Event commissioner and junior Maria Teel has been working on PDub’s Closet for two years now. She feels that hosting the event online has allowed PDub’s Closet to reach more people and provide an enhanced customer experience.

Teel explained that because each item being sold must be individually photographed and posted on Instagram, PDub’s Closet is able to offer a more curated selection of desirable items than in previous years.

She said that this process has given her and the rest of the PDub’s Closet team the opportunity to really look at each item they are selling and confidently say, “Yes, a college student would buy this.”

The Pdub’s Closet team also capitalized on the online sale format to lengthen the sale.

“We actually just extended our sale period,” Teel added. “It used to be only one week, but we’ve actually bumped it up to two weeks because we have so many great things we want to sell.”

COVID-19 restrictions also required the PDub’s Closet team to adjust the way they gathered donations for this year’s event. 

Roop explained that, in years past, “PDub girls sit in the lobbies of different dorms and collect clothes for a couple of hours during the week [of the event].”

This year, they placed donation boxes in every dorm at the beginning of the semester where students could leave clothing they wanted to donate. The donation boxes were collected on March 1. 

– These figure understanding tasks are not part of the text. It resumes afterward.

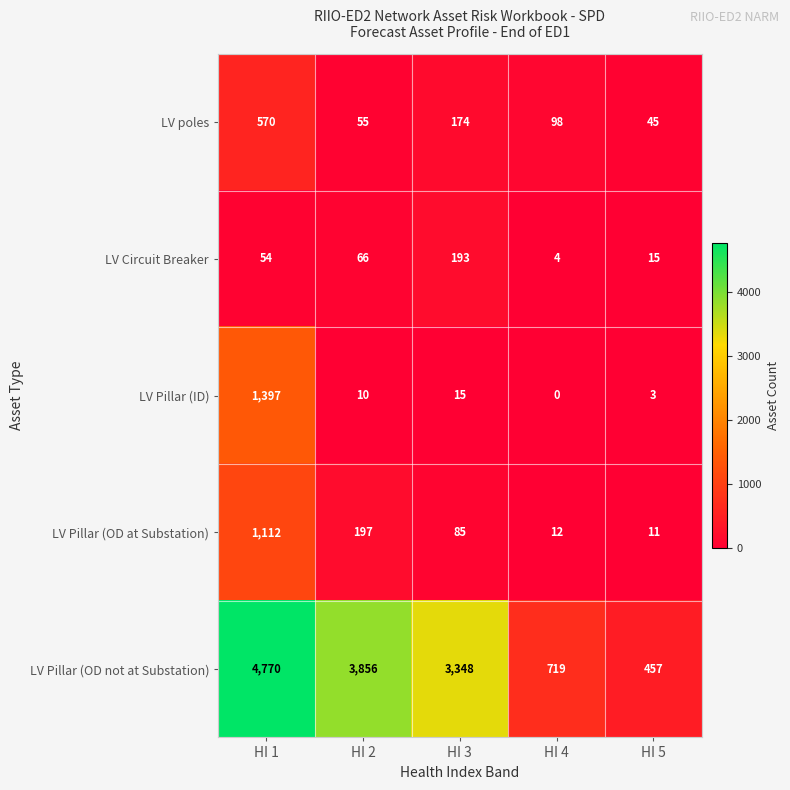

The LV Pillar (OD not at Substation) series shows 3856 at HI 2. True or false?

True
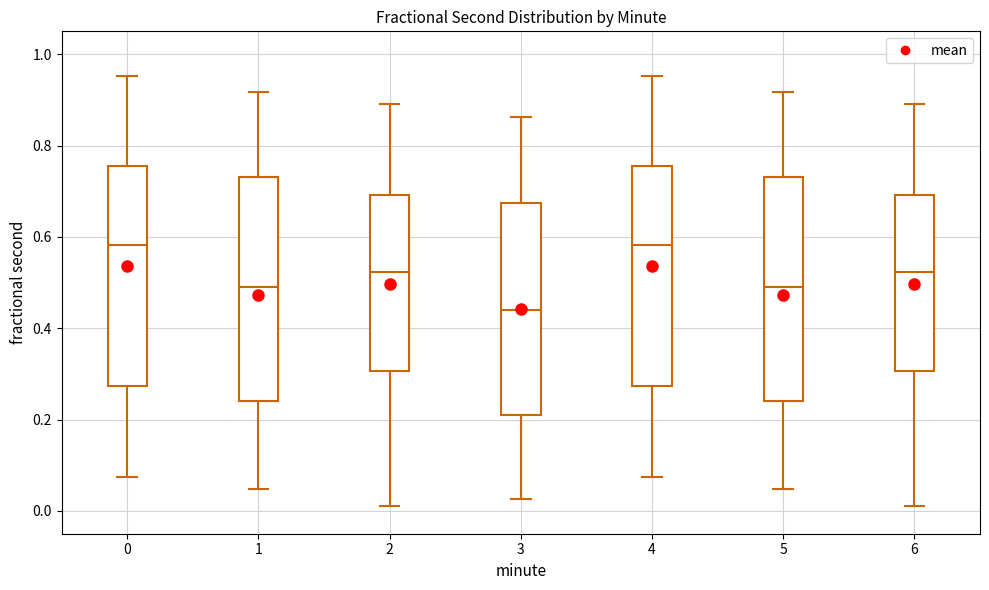

Reading left to right, transcribe this box plot: for each box, give where its median line is, the range the box spans, and where its two whiskers end, as read against the y-axis. The values are not printed on the chart, so give them approximately, as read against the axis.

0: median 0.58, box 0.28 to 0.76, whiskers 0.08 to 0.96
1: median 0.50, box 0.24 to 0.74, whiskers 0.04 to 0.92
2: median 0.52, box 0.30 to 0.70, whiskers 0.02 to 0.90
3: median 0.44, box 0.22 to 0.68, whiskers 0.02 to 0.86
4: median 0.58, box 0.28 to 0.76, whiskers 0.08 to 0.96
5: median 0.50, box 0.24 to 0.74, whiskers 0.04 to 0.92
6: median 0.52, box 0.30 to 0.70, whiskers 0.02 to 0.90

“We’ve actually managed to collect far more clothes … than we have in years prior … which is really, really exciting because it fuels the mission of PDub’s Closet,” Roop said.

Not all of the clothing collected will be resold to students though. Anything deemed more appropriate to be donated to charity — such as hats, gloves and winter coats — is placed straight into a donation pile to be given to the South Bend Center for the Homeless along with any for-sale items that do not end up being sold.

“We have … over 30 bags of clothing that are going straight to donations,” Pasquerilla West Hall president and sophomore Maura Hogaboom said. 

Hogaboom worried that so many donations could be overwhelming to the South Bend Center for the Homeless, so this year, PDub’s Closet is planning to donate clothing to additional organizations as well.

Finding the right organizations to donate to has not been easy. Hogaboom, Roop and Teel want to be certain that the organizations they choose will responsibly recycle any unneeded items. 

Roop explained that every donation-based charity organization has a sorting process and probably accepts around half of the donations it receives. At many organizations, the other half of these donations are simply thrown out.

“[We] have to be really careful to find a group that can take [the items] … and actually recycles them,” Roop said.

Teel agrees that it has been difficult to ensure that excess donations are dealt with as sustainably as possible.

“This has been an unprecedented challenge for us, receiving so many pieces of clothing,” Teel said. “It definitely weighs on us to have the responsibility to deal with these textiles … in a mindful way.”

Hogaboom hopes that PDub’s Closet will encourage Notre Dame students to be more aware of their role in the textile industry and that it will encourage them to explore similar sustainable and second-hand ways of purchasing clothing.

“I’m really happy that we can be sort of the intermediary to provide sustainably sourced clothing to other students,” Teel said, echoing Hogaboom’s sentiment. “I think that’s really special and really valuable for our community.”